• **EXERCISE AIM**
In the copy of the lines below, leave out pictures and print everything else exactly.

• **DATA PROVIDED**
· · · ·

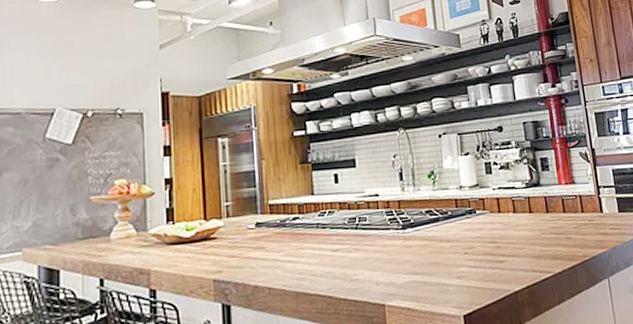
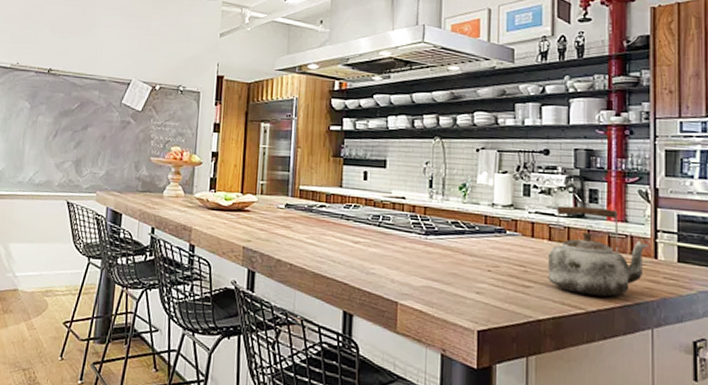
kettle: none [515,172,595,259] -> present [548,205,649,297]

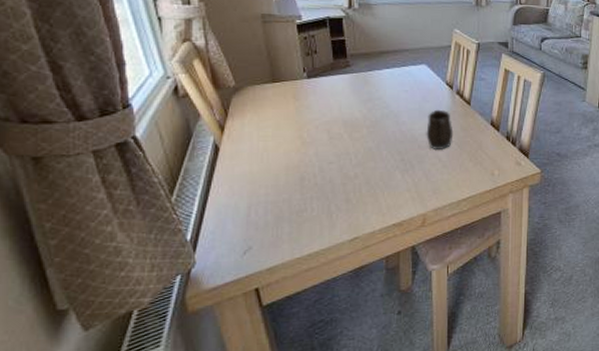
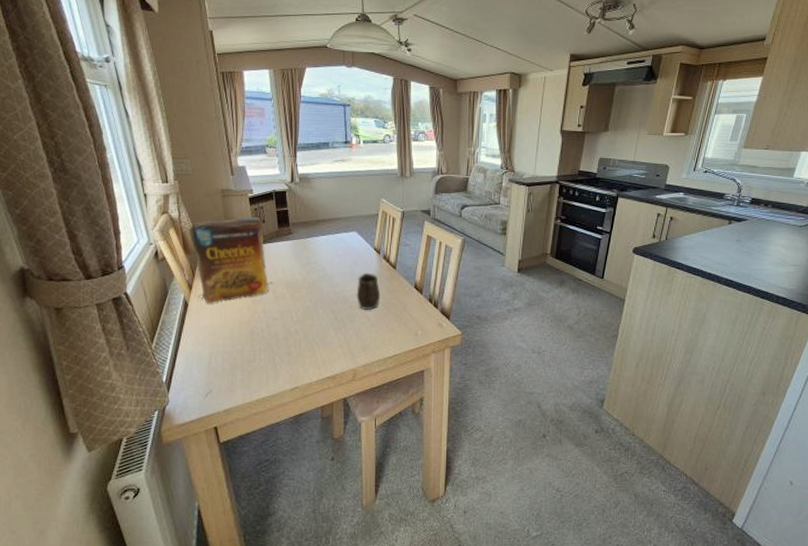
cereal box: none [219,46,327,147] -> present [189,216,273,304]

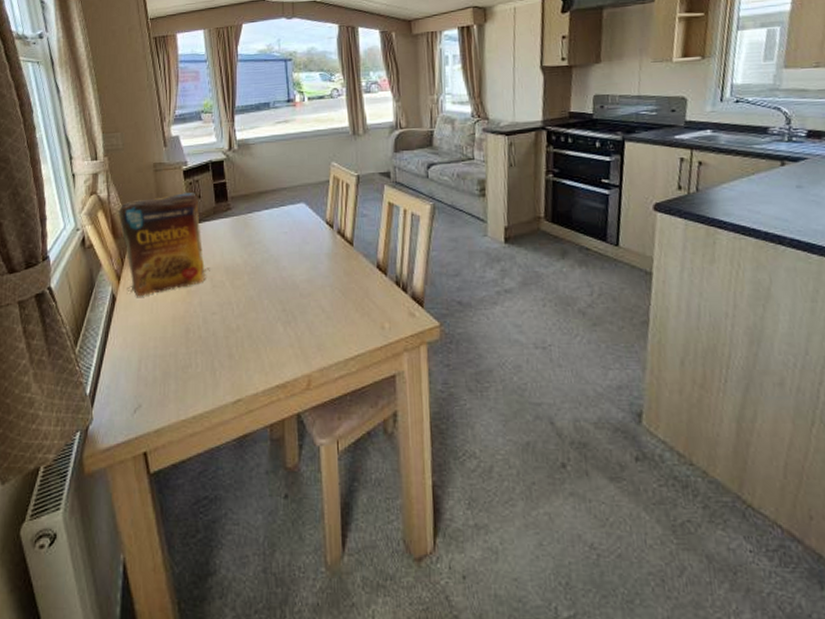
mug: present [356,273,381,311] -> none [307,251,337,299]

· · · ·

• **SOLUTION**
kettle: none [515,172,595,259] -> present [548,205,649,297]

cereal box: none [219,46,327,147] -> present [189,216,273,304]

mug: present [356,273,381,311] -> none [307,251,337,299]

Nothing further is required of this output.